International and local airlines operating in Nigeria are facing a  tough time as the present government policy to limit the use of first class and business class tickets by ministers, permanent secretaries and some heads of parastatals, reduces revenues, inside sources say.

This is in line with the government’s expectation of a 20 percent reduction in air travel expenditure, as the figure of N64 billion expended on travels in 2015 by government officials is considered outrageous.

Speaking with select journalists after a special event hosted by the Lagos Business School (LBS) at the weekend, Kemi Adeosun, Nigeria’s Finance Minister said government is determined to embark on cost cutting measures that would involve direct bulk purchase of tickets from the airlines, as government plans to reset the country’s economy, with her ministry as the arrow-head.

Adeosun said the efficiency unit in the ministry has made some strides, including “reduction of procurement opaqueness within FGN, providing cost savings guidelines to the government and additional innovations will be unfolded in the next few months, such as online procurement system for travel, basic goods and other services- using vetted suppliers and a clear accounting /approval system.

“Also, the airlines’ predicament is further aggravated by preferences of most travellers for economy class tickets in consonance with the present economic realities.”

However, experts in the aviation sector say this development may affect airlines’ revenue, especially foreign airlines which charge an average sum of N2million on their first class section, for trips outside the country.

“I noticed that the first class seats at the Virgin Atlantic a few days ago were empty, while the business class and the economy class were relatively full, unlike what we had before now, where the first class is usually full,” a frequent traveller on the Lagos-London route who craved anonymity, told BusinessDay.

Our source said the business class of a British Airways flight  was likwise virtually empty about three weeks ago, when he travelled on the airline.

Kola Olayinka, British Airways commercial manager, told BusinessDay that though the government policy is affecting airlines, especially international airlines, they have to comply with the policy in good faith and see how else to make revenue to cushion the effec.

“Anything that changes the equilibrium of customers will affect us. But this is a government’s decision and we have no choice in the matter. We have to go back to the drawing board and see how else to re-strategise,” Olayinka said.

He added that despite the government’s policy, business men and women who previously flew with British Airways first class have remained loyal to the brand because of what the airline offers  them.

Femi Adeniji, Chief Operations Officer, Tropical Arctic Logistics Ltd, a helicopter Logistics firm told BusinessDay that government’s policy on reducing  travel expenses is a good gesture, as it will reduce unnecessary expenditure and wastages and will enable the government to raise funds to addressing more pressing issues in the country.
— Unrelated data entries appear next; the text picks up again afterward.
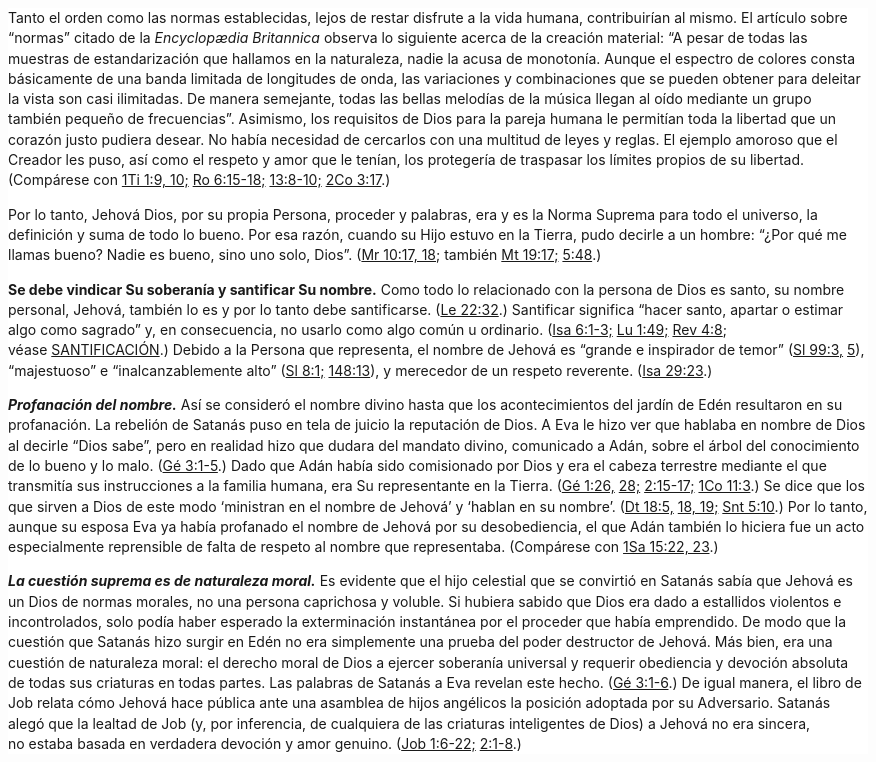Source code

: Tanto el orden como las normas establecidas, lejos de restar disfrute a la vida humana, contribuirían al mismo. El artículo sobre “normas” citado de la _Encyclopædia Britannica_ observa lo siguiente acerca de la creación material: “A pesar de todas las muestras de estandarización que hallamos en la naturaleza, nadie la acusa de monotonía. Aunque el espectro de colores consta básicamente de una banda limitada de longitudes de onda, las variaciones y combinaciones que se pueden obtener para deleitar la vista son casi ilimitadas. De manera semejante, todas las bellas melodías de la música llegan al oído mediante un grupo también pequeño de frecuencias”. Asimismo, los requisitos de Dios para la pareja humana le permitían toda la libertad que un corazón justo pudiera desear. No había necesidad de cercarlos con una multitud de leyes y reglas. El ejemplo amoroso que el Creador les puso, así como el respeto y amor que le tenían, los protegería de traspasar los límites propios de su libertad. (Compárese con [1Ti 1:9, 10;](https://wol.jw.org/es/wol/bc/r4/lp-s/1200002391/129/0) [Ro 6:15-18;](https://wol.jw.org/es/wol/bc/r4/lp-s/1200002391/129/1) [13:8-10;](https://wol.jw.org/es/wol/bc/r4/lp-s/1200002391/129/2) [2Co 3:17](https://wol.jw.org/es/wol/bc/r4/lp-s/1200002391/129/3).)

Por lo tanto, Jehová Dios, por su propia Persona, proceder y palabras, era y es la Norma Suprema para todo el universo, la definición y suma de todo lo bueno. Por esa razón, cuando su Hijo estuvo en la Tierra, pudo decirle a un hombre: “¿Por qué me llamas bueno? Nadie es bueno, sino uno solo, Dios”. ([Mr 10:17, 18](https://wol.jw.org/es/wol/bc/r4/lp-s/1200002391/130/0); también [Mt 19:17;](https://wol.jw.org/es/wol/bc/r4/lp-s/1200002391/131/0) [5:48](https://wol.jw.org/es/wol/bc/r4/lp-s/1200002391/131/1).)

**Se debe vindicar Su soberanía y santificar Su nombre.** Como todo lo relacionado con la persona de Dios es santo, su nombre personal, Jehová, también lo es y por lo tanto debe santificarse. ([Le 22:32](https://wol.jw.org/es/wol/bc/r4/lp-s/1200002391/132/0).) Santificar significa “hacer santo, apartar o estimar algo como sagrado” y, en consecuencia, no usarlo como algo común u ordinario. ([Isa 6:1-3;](https://wol.jw.org/es/wol/bc/r4/lp-s/1200002391/133/0) [Lu 1:49;](https://wol.jw.org/es/wol/bc/r4/lp-s/1200002391/133/1) [Rev 4:8](https://wol.jw.org/es/wol/bc/r4/lp-s/1200002391/133/2); véase [SANTIFICACIÓN](https://wol.jw.org/es/wol/tc/r4/lp-s/1200002391/5).) Debido a la Persona que representa, el nombre de Jehová es “grande e inspirador de temor” ([Sl 99:3,](https://wol.jw.org/es/wol/bc/r4/lp-s/1200002391/134/0) [5](https://wol.jw.org/es/wol/bc/r4/lp-s/1200002391/134/1)), “majestuoso” e “inalcanzablemente alto” ([Sl 8:1;](https://wol.jw.org/es/wol/bc/r4/lp-s/1200002391/135/0) [148:13](https://wol.jw.org/es/wol/bc/r4/lp-s/1200002391/135/1)), y merecedor de un respeto reverente. ([Isa 29:23](https://wol.jw.org/es/wol/bc/r4/lp-s/1200002391/136/0).)

**_Profanación del nombre._** Así se consideró el nombre divino hasta que los acontecimientos del jardín de Edén resultaron en su profanación. La rebelión de Satanás puso en tela de juicio la reputación de Dios. A Eva le hizo ver que hablaba en nombre de Dios al decirle “Dios sabe”, pero en realidad hizo que dudara del mandato divino, comunicado a Adán, sobre el árbol del conocimiento de lo bueno y lo malo. ([Gé 3:1-5](https://wol.jw.org/es/wol/bc/r4/lp-s/1200002391/137/0).) Dado que Adán había sido comisionado por Dios y era el cabeza terrestre mediante el que transmitía sus instrucciones a la familia humana, era Su representante en la Tierra. ([Gé 1:26,](https://wol.jw.org/es/wol/bc/r4/lp-s/1200002391/138/0) [28;](https://wol.jw.org/es/wol/bc/r4/lp-s/1200002391/138/1) [2:15-17;](https://wol.jw.org/es/wol/bc/r4/lp-s/1200002391/138/2) [1Co 11:3](https://wol.jw.org/es/wol/bc/r4/lp-s/1200002391/138/3).) Se dice que los que sirven a Dios de este modo ‘ministran en el nombre de Jehová’ y ‘hablan en su nombre’. ([Dt 18:5,](https://wol.jw.org/es/wol/bc/r4/lp-s/1200002391/139/0) [18, 19;](https://wol.jw.org/es/wol/bc/r4/lp-s/1200002391/139/1) [Snt 5:10](https://wol.jw.org/es/wol/bc/r4/lp-s/1200002391/139/2).) Por lo tanto, aunque su esposa Eva ya había profanado el nombre de Jehová por su desobediencia, el que Adán también lo hiciera fue un acto especialmente reprensible de falta de respeto al nombre que representaba. (Compárese con [1Sa 15:22, 23](https://wol.jw.org/es/wol/bc/r4/lp-s/1200002391/140/0).)

**_La cuestión suprema es de naturaleza moral._** Es evidente que el hijo celestial que se convirtió en Satanás sabía que Jehová es un Dios de normas morales, no una persona caprichosa y voluble. Si hubiera sabido que Dios era dado a estallidos violentos e incontrolados, solo podía haber esperado la exterminación instantánea por el proceder que había emprendido. De modo que la cuestión que Satanás hizo surgir en Edén no era simplemente una prueba del poder destructor de Jehová. Más bien, era una cuestión de naturaleza moral: el derecho moral de Dios a ejercer soberanía universal y requerir obediencia y devoción absoluta de todas sus criaturas en todas partes. Las palabras de Satanás a Eva revelan este hecho. ([Gé 3:1-6](https://wol.jw.org/es/wol/bc/r4/lp-s/1200002391/141/0).) De igual manera, el libro de Job relata cómo Jehová hace pública ante una asamblea de hijos angélicos la posición adoptada por su Adversario. Satanás alegó que la lealtad de Job (y, por inferencia, de cualquiera de las criaturas inteligentes de Dios) a Jehová no era sincera, no estaba basada en verdadera devoción y amor genuino. ([Job 1:6-22;](https://wol.jw.org/es/wol/bc/r4/lp-s/1200002391/142/0) [2:1-8](https://wol.jw.org/es/wol/bc/r4/lp-s/1200002391/142/1).)
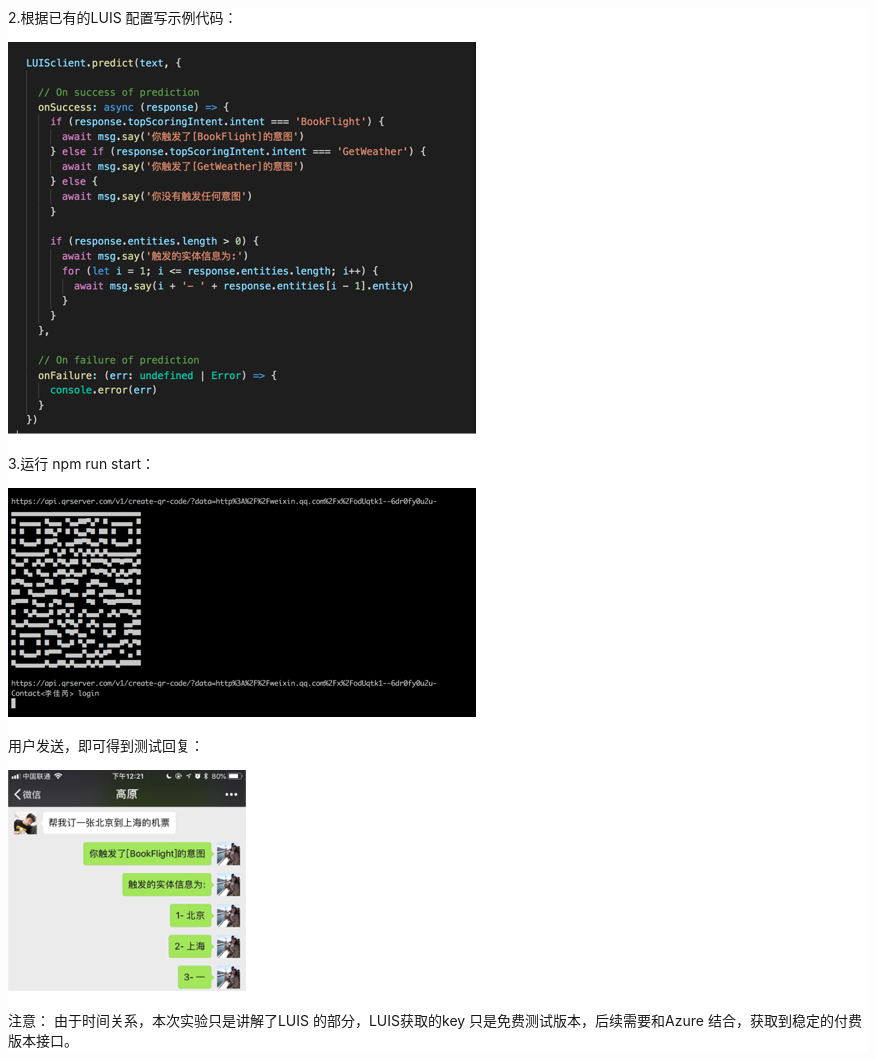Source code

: 2.根据已有的LUIS 配置写示例代码：

![wechaty-5](/assets/2018/microsoft-hol-wechaty-5.png)

3.运行 npm run start：

![wechaty-6](/assets/2018/microsoft-hol-wechaty-6.png)

用户发送，即可得到测试回复：

![demo](/assets/2018/microsoft-hol-demo.png)

注意：
由于时间关系，本次实验只是讲解了LUIS 的部分，LUIS获取的key 只是免费测试版本，后续需要和Azure 结合，获取到稳定的付费版本接口。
Adeniji however, explained that if the airlines involved are able to re-strategise properly, the effect might just be minimal. “The first class and business class are minimal to the economy class. The business people can still travel first class if they have the money and value the advantages accrued to flying first class,” Adeniji said.

In the same vein, experts in the aviation sector say the current forex policy of  government, and resulting shortage have caused an unparalleled increase in airfares from Nigeria to other countries and the effect may stunt the growth of the industry.

They say airlines have increased fares to cushion declining sales and strains from the FX scarcity. However, such a move has resulted in a further decline in demand from passengers, even as the status quo is clearly unsustainable.

BusinessDay checks reveal that British Airways which had previously charged about N350,000 or less for an economy class return ticket from Nigeria to London, when the exchange rate was N150 to a dollar, now charges N834,976.

Furthermore, Virgin Atlantic, which previously charged below N300,000 for a Lagos – London economy class return ticket, now charges N801,796 while Arik Air, which plies local and foreign routes, charged a sum of N400,000 for the same destination.

British Airways and Virgin Atlantic which had previously charged below N500,000 for a premium class return ticket from Nigeria to London, now charge N939,756, and N903,006 respectively.

Passengers travelling business class on the same route are seeing similar increases as British Airways and Virgin Atlantic which charged below N1,000,000 now charge N1,946,916, and N801,796 respectively.

Wole Shadare, an expert in the aviation sector observes that most corporate bodies and individuals who typically flew first class, now fly business  or economy class as a result of the spike in airfares.

“I usually take business class when I travel to  the United States for business but ever since the increase in airfares which I am reliably informed is as a result of the shortage in forex, I decided to fly economy because I cannot afford the fare,” Bimbo Ogungbe, a traveller from Lagos to the United States told BusinessDay yesterday.

Ogungbe further said if the situation persists, she might have to reduce the frequency of her travels and find less expensive ways to conduct her business.